◆ **Work instructions**: Repeat the lines from the line with "thumb cmc: (335, 761)" to the line with "ring pip: (617, 686)" in the listing below, keeping both end lines and adding nothing.
··· Exercise material ···
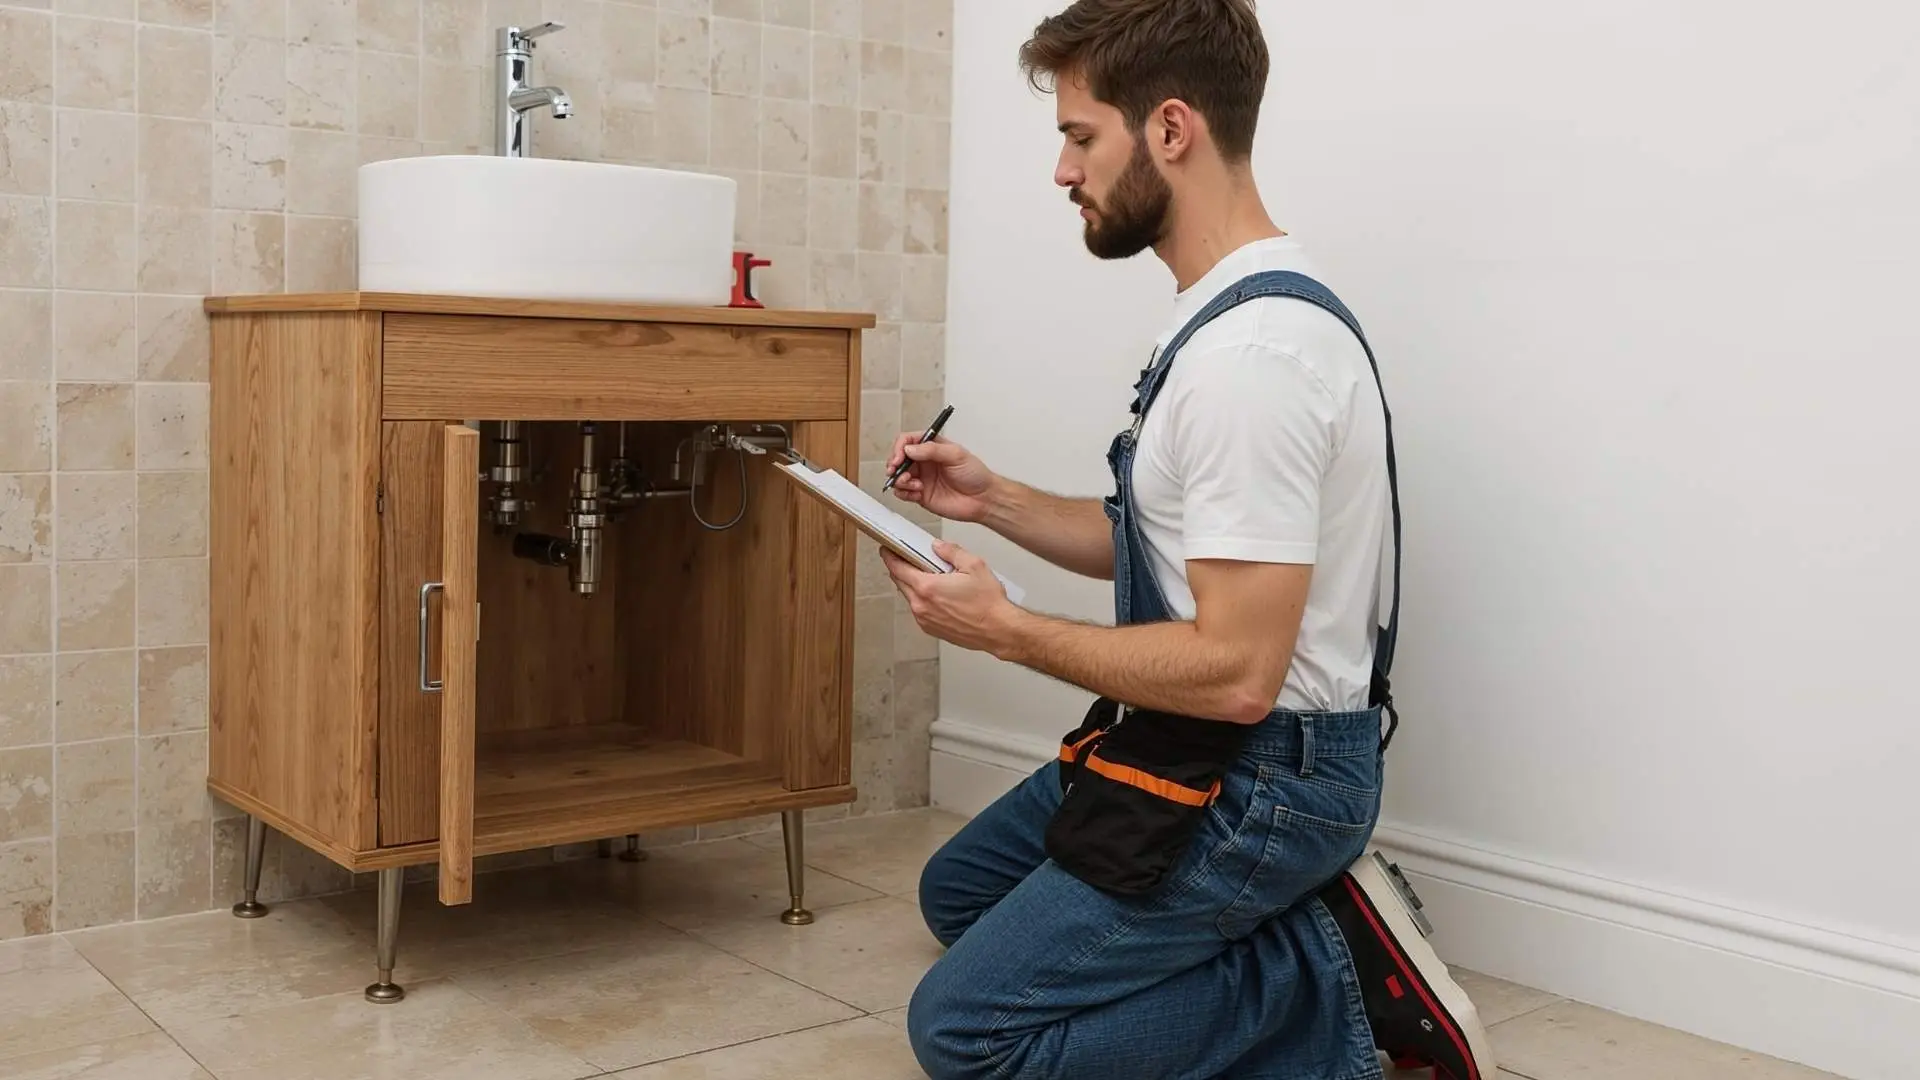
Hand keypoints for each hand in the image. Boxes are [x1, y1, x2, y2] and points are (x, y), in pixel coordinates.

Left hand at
···
··· Exercise material ···
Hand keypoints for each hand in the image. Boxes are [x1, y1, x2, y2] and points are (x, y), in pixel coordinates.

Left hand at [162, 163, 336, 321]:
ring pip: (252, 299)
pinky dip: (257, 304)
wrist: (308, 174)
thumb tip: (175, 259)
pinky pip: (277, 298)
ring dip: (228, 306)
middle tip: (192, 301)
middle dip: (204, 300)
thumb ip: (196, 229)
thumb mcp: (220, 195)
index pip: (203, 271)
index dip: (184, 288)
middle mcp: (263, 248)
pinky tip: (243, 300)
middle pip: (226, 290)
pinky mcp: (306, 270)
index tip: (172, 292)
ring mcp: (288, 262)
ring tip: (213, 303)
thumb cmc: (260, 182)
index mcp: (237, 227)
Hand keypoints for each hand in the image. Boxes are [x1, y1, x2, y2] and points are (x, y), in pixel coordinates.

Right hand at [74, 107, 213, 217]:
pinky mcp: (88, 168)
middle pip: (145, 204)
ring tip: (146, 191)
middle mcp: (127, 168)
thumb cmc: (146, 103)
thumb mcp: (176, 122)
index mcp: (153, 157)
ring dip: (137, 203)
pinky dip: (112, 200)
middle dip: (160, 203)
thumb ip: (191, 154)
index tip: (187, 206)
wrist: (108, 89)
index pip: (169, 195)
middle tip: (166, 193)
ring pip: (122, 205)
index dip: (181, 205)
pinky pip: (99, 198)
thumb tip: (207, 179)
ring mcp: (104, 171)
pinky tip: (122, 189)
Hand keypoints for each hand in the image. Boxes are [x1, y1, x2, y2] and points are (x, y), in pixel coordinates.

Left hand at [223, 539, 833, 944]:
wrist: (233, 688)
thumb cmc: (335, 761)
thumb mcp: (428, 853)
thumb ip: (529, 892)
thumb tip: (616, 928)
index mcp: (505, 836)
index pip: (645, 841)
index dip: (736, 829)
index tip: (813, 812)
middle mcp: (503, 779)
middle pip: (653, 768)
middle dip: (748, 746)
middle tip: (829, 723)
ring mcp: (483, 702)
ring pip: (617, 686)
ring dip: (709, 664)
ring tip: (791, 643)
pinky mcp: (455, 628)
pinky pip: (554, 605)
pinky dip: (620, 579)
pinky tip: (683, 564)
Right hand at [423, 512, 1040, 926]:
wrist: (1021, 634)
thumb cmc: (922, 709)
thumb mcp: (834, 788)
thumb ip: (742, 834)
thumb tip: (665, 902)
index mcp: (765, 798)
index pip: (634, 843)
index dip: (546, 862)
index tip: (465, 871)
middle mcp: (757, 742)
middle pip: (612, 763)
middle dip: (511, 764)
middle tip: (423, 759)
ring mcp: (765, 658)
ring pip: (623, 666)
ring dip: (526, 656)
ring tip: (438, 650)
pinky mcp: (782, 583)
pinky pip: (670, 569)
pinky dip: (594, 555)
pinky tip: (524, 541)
···
◆ **Your solution**:
thumb cmc: (335, 761)
thumb mcp: (428, 853)
thumb ip: (529, 892)
thumb tip: (616, 928)
index mcp: (505, 836)
index pip: (645, 841)
index dip: (736, 829)
index tip: (813, 812)
middle mcp: (503, 779)
middle pip: (653, 768)
middle dip: (748, 746)
middle tip: (829, 723)
ring mcp: (483, 702)
ring pip: (617, 686)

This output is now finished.